Consigne 1 — Recopiez sans aucune modification le passage du texte sur l'objectif de 1,5 °C allant de « Nombre de travaux » jusqu'à « au moins 2,7 °C. » inclus.

Texte fourni —
Le 28 novembre 2015, à Dacca, des manifestants participent à une marche pour le climat. Le Bangladesh est l’un des pays les plus vulnérables face au changement climatique. Munir Uz Zaman/AFP

Initialement portée par les petits États insulaires (AOSIS), la revendication d’inscrire plus fortement dans l’accord de Paris le chiffre de 1,5 °C a connu des avancées qui ont pu surprendre. Alors que l’objectif d’une limitation de la température globale à 2 °C avait été adopté à grande peine à Copenhague en 2009, exiger de relever le niveau d’ambition semble, pour beaucoup, irréaliste. Cet enjeu constitue un nœud scientifique et politique tout à fait caractéristique du régime climatique.

Nombre de travaux montrent, en effet, que l’objectif de 2 °C lui-même est en passe de devenir hors de portée, tant il demanderait des transformations extrêmement profondes des économies et des sociétés dès aujourd’hui. Or, les engagements nationaux soumis en vue de la COP – les « contributions prévues déterminées au niveau national » ou CPDN – ont montré que cette trajectoire radicale n’était pas suivie. Si tant est que ces engagements soient effectivement tenus par la suite, ils induisent un réchauffement global estimé par le Secrétariat de la Convention-cadre des Nations unies sur les changements climatiques (CCNUCC) à au moins 2,7 °C.

Données affichées —
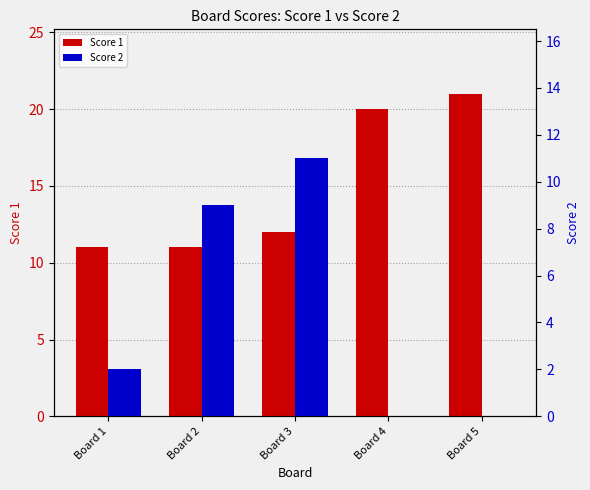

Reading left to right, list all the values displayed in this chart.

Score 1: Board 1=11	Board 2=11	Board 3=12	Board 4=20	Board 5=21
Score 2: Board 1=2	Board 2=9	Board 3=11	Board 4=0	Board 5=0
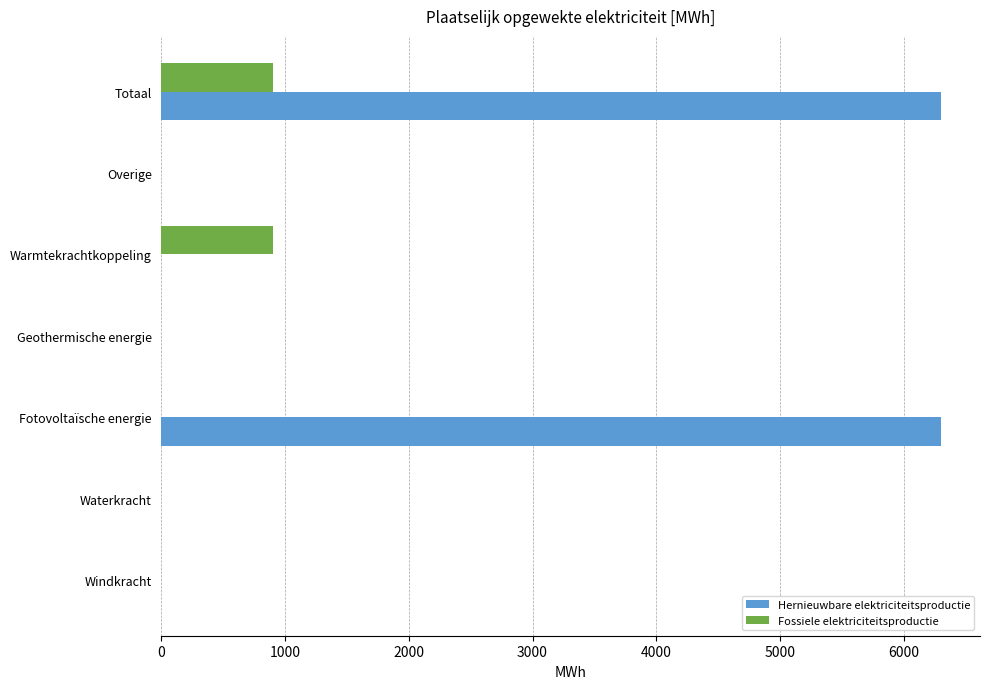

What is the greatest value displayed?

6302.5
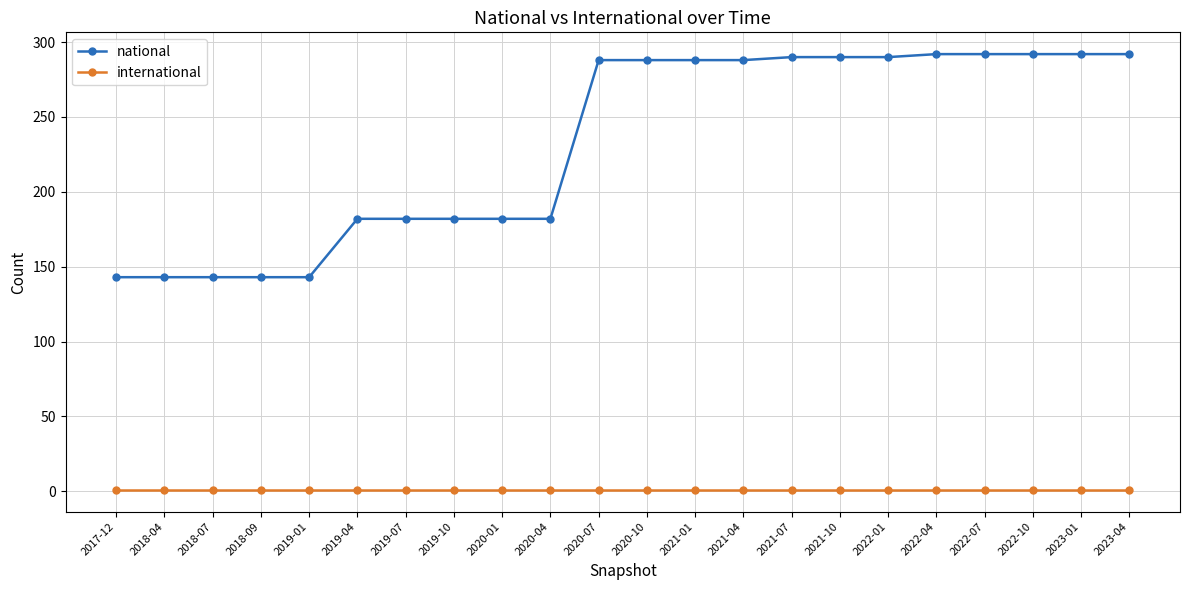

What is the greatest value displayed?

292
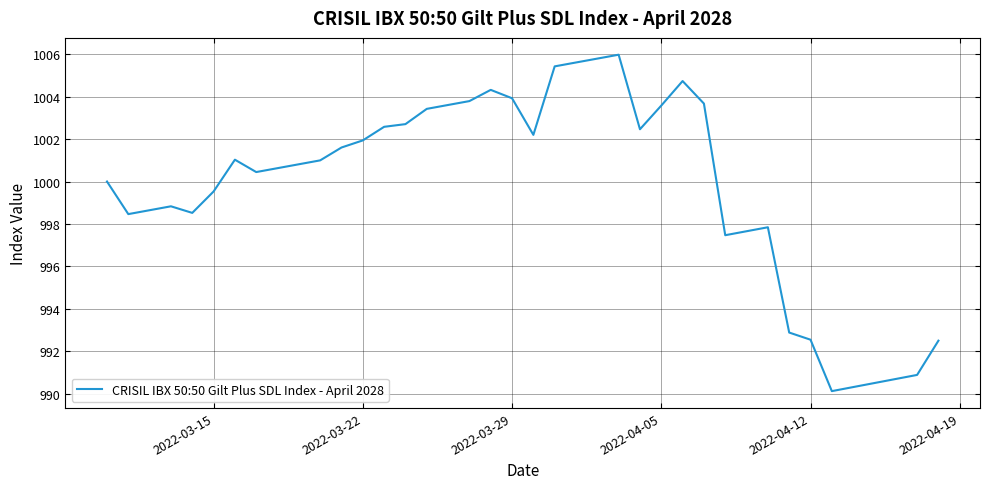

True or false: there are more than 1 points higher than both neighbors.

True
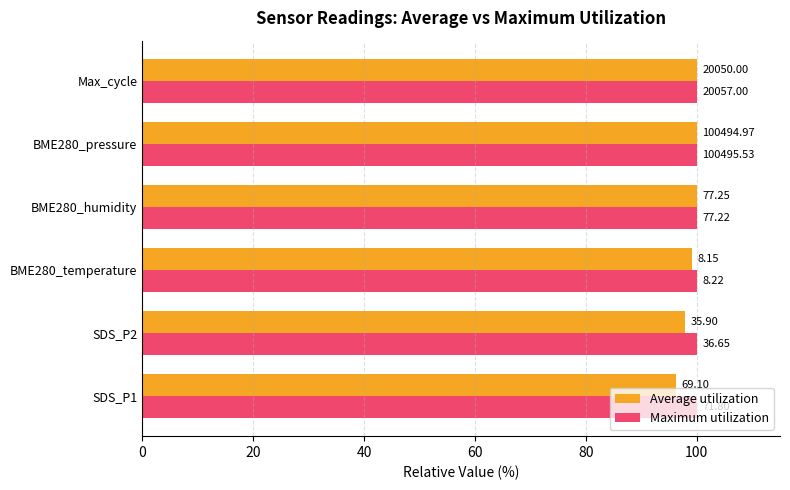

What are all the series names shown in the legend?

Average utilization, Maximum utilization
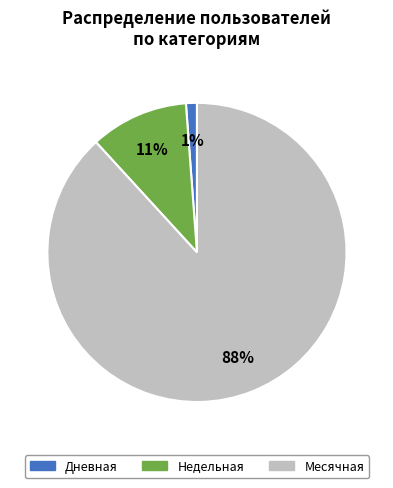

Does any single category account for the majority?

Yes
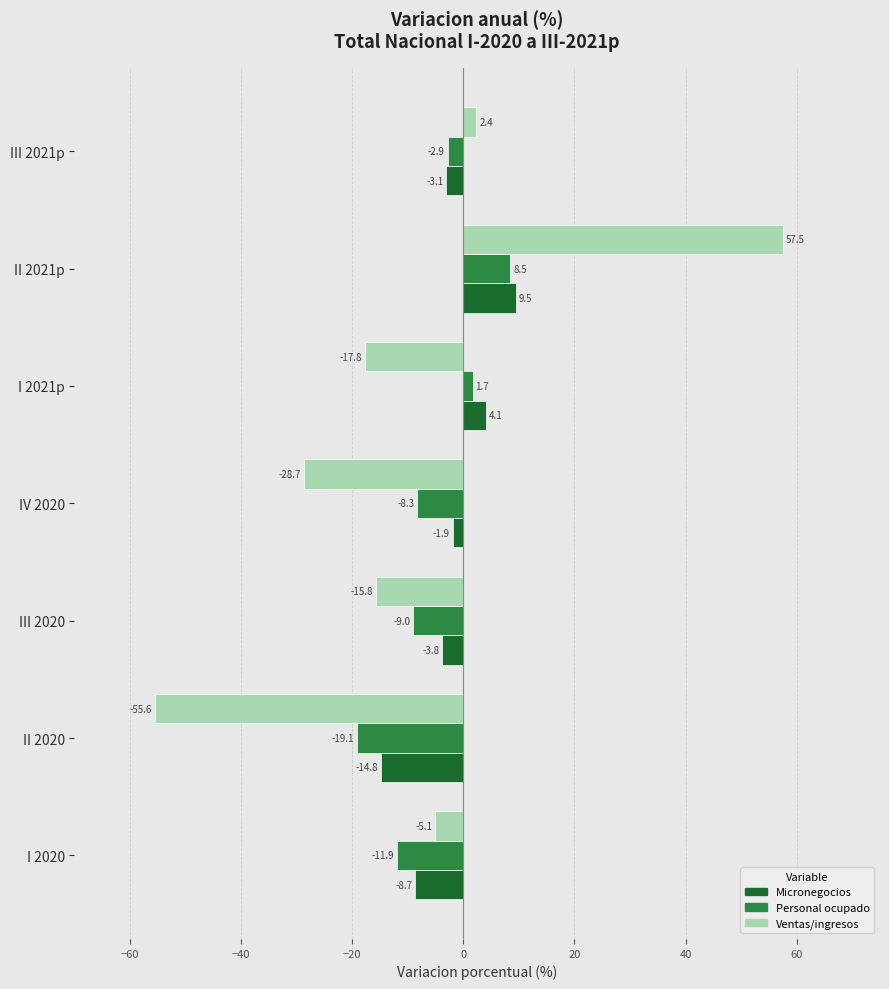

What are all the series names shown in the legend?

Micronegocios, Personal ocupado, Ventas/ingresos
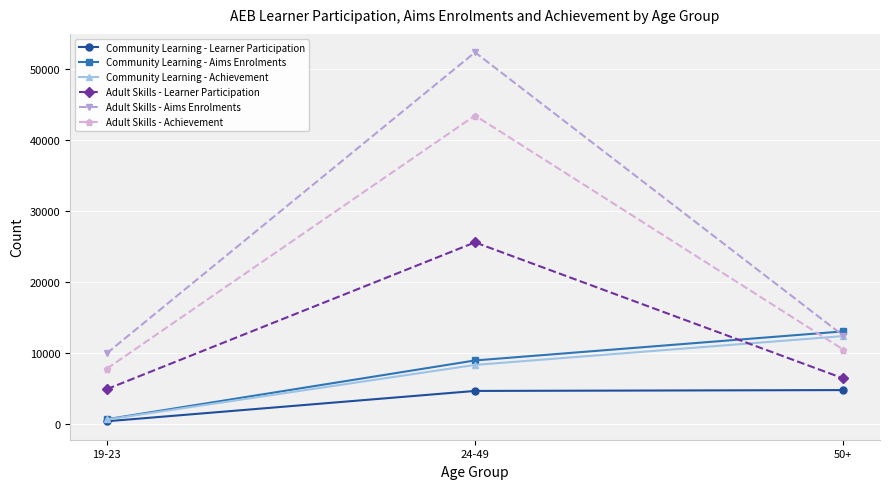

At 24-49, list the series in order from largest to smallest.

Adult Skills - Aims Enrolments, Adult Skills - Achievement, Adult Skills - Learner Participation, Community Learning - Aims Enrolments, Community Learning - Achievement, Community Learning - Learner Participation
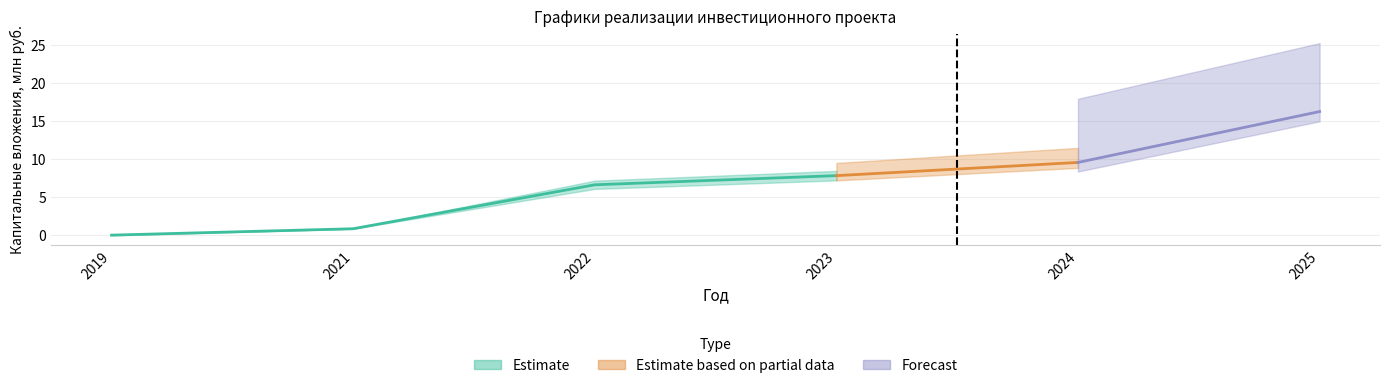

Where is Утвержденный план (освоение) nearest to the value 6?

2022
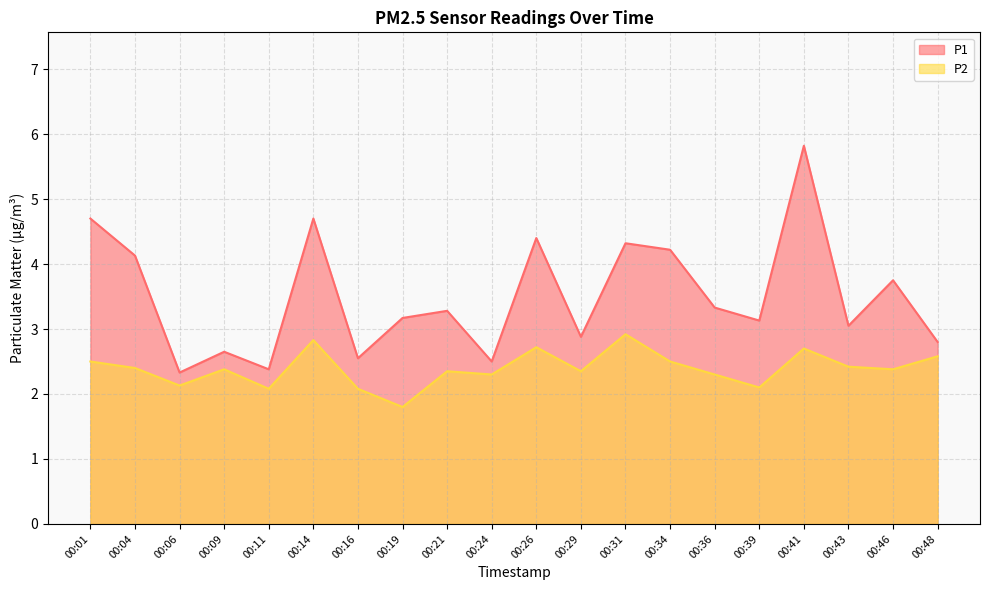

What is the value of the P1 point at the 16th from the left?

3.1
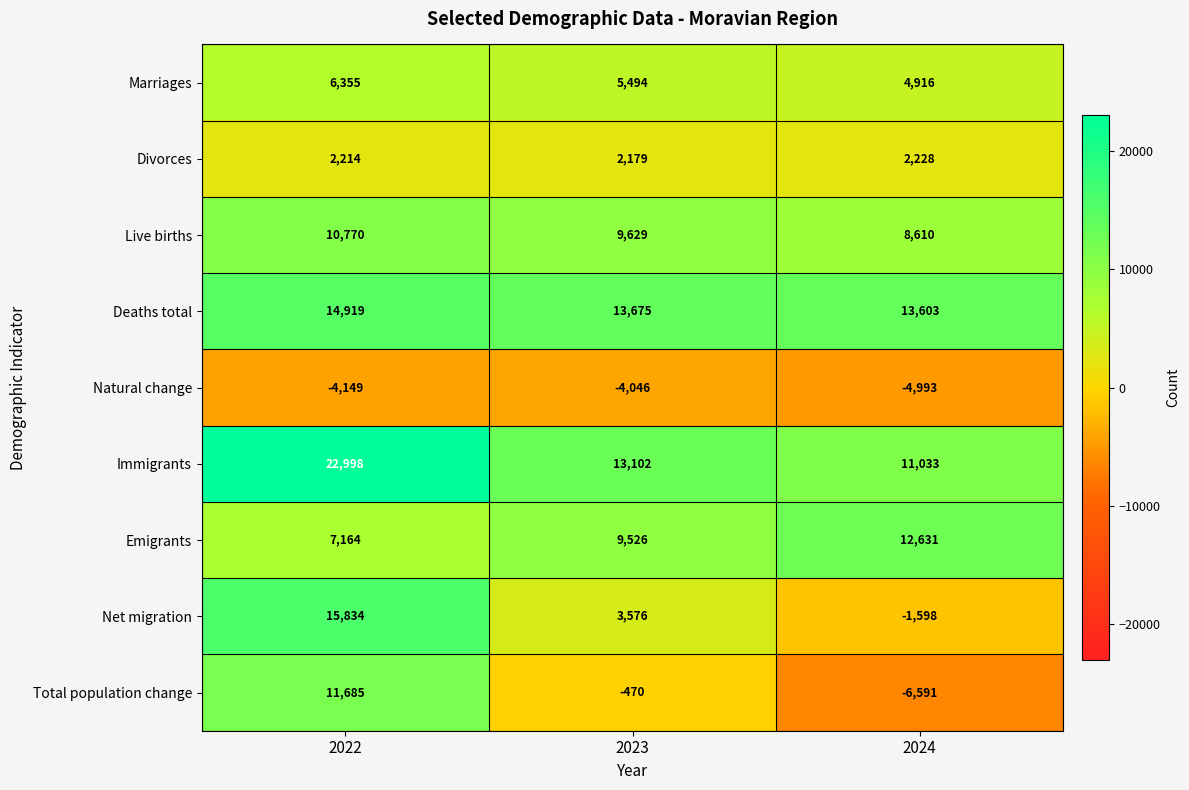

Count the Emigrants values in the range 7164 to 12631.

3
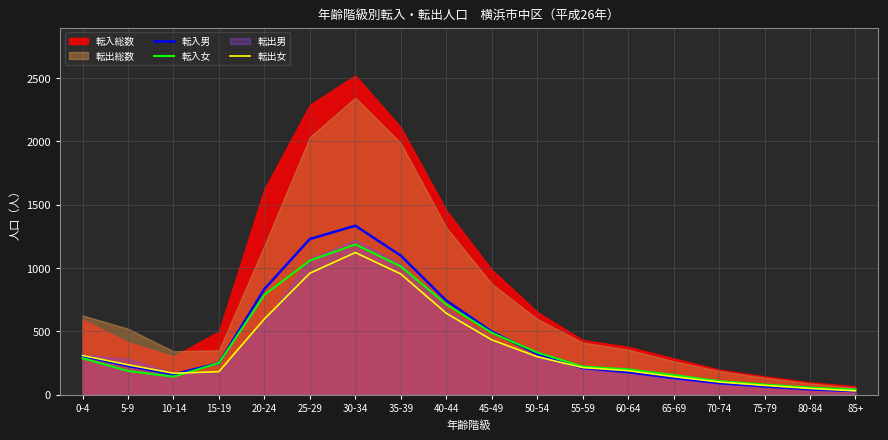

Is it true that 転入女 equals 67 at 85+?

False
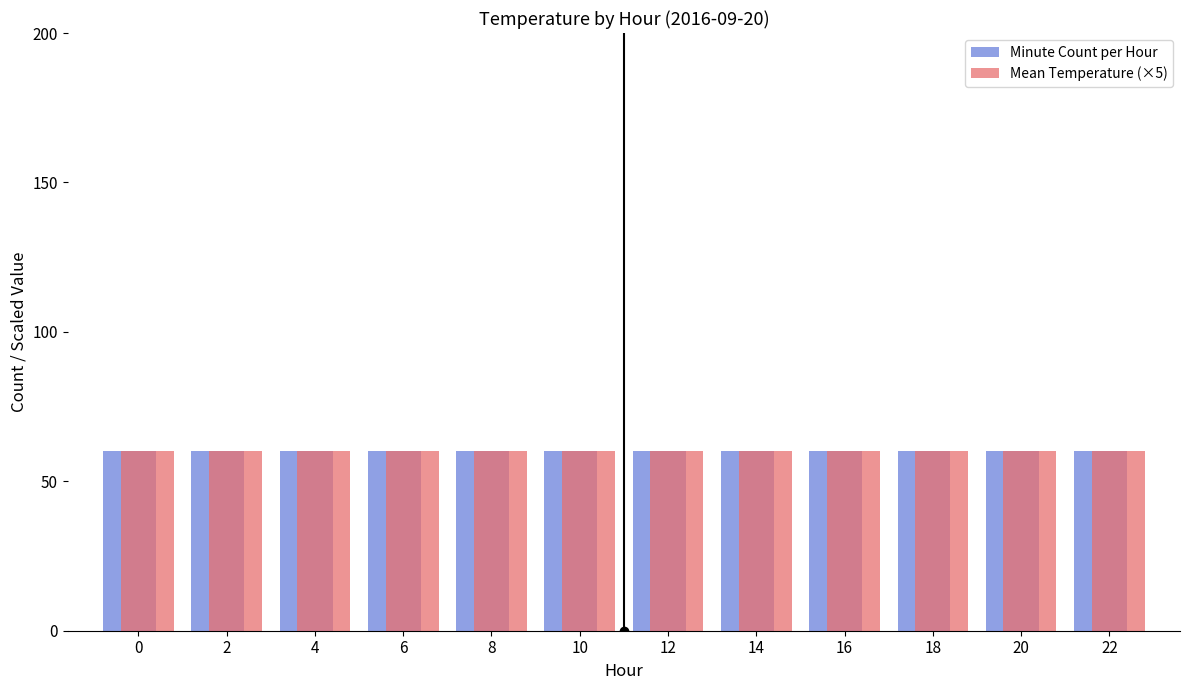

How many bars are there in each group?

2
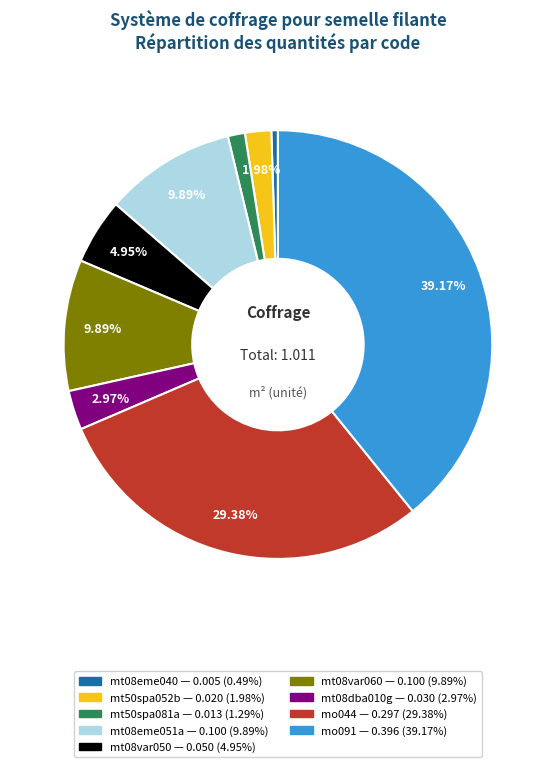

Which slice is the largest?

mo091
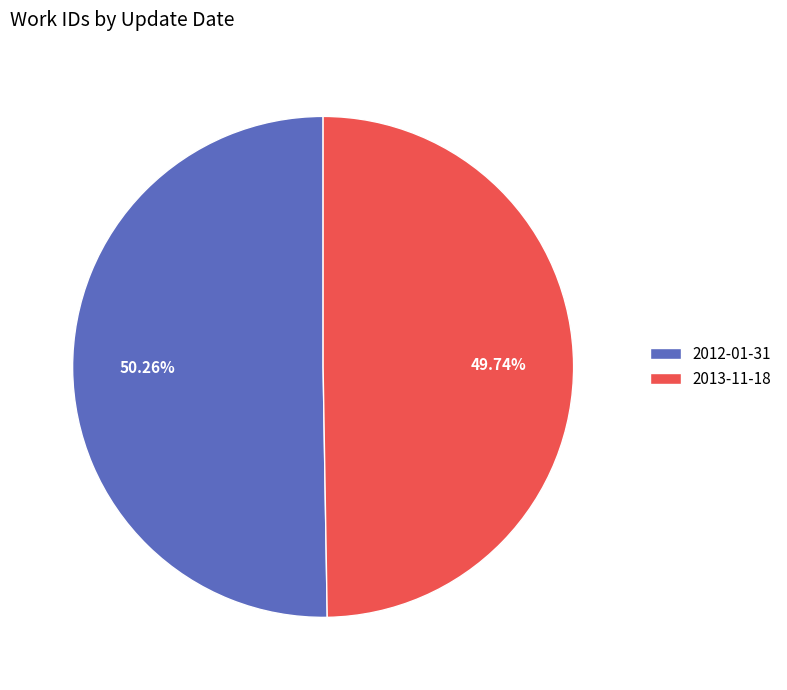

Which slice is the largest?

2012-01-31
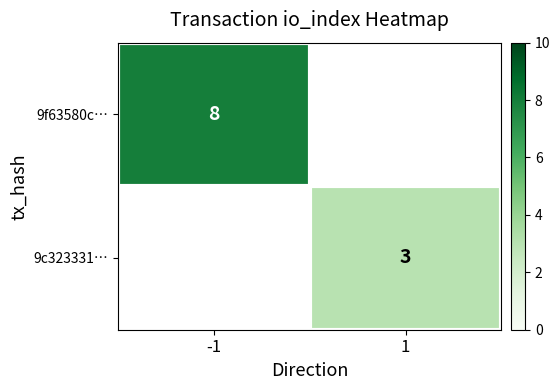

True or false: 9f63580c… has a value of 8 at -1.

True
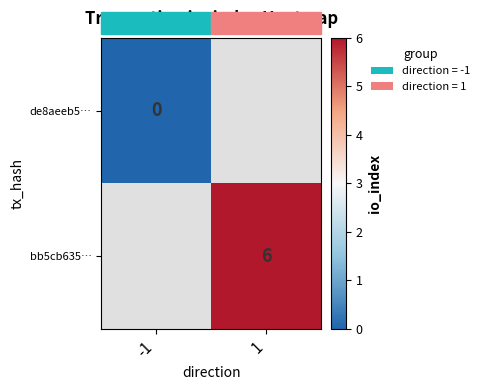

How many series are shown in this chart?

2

Consigne 2 — Reprenez la portion de la liste allant de son début jusqu'à la ligne contenant « At 24-49, list » incluse, en remplaçant « greatest » par « highest » et en laissant tout le reste intact. Ne fournissez que ces lignes, sans les images.

Zone de réponse 1 —
Nombre de travaux montrent, en effet, que l’objectif de 2 °C lui-même est en passe de devenir hors de portée, tant il demanderait des transformations extrêmement profondes des économies et des sociétés dès aujourd’hui. Or, les engagements nationaux soumis en vue de la COP – les « contributions prévues déterminées au niveau national » ou CPDN – ont montré que cette trajectoire radicale n’était pas suivie. Si tant est que ces engagements soient effectivement tenus par la suite, ils induisent un réchauffement global estimé par le Secrétariat de la Convention-cadre des Nations unies sur les changements climatiques (CCNUCC) à au moins 2,7 °C.

Zone de réponse 2 —
Reading left to right, list all the values displayed in this chart.

Score 1: Board 1=11	Board 2=11	Board 3=12	Board 4=20	Board 5=21
Score 2: Board 1=2	Board 2=9	Board 3=11	Board 4=0	Board 5=0

What is the highest value displayed?

6302.5

What is the highest value displayed?

292

True or false: there are more than 1 points higher than both neighbors.

True

What are all the series names shown in the legend?

Average utilization, Maximum utilization

Does any single category account for the majority?

Yes

What are all the series names shown in the legend?

Micronegocios, Personal ocupado, Ventas/ingresos

At 24-49, list the series in order from largest to smallest.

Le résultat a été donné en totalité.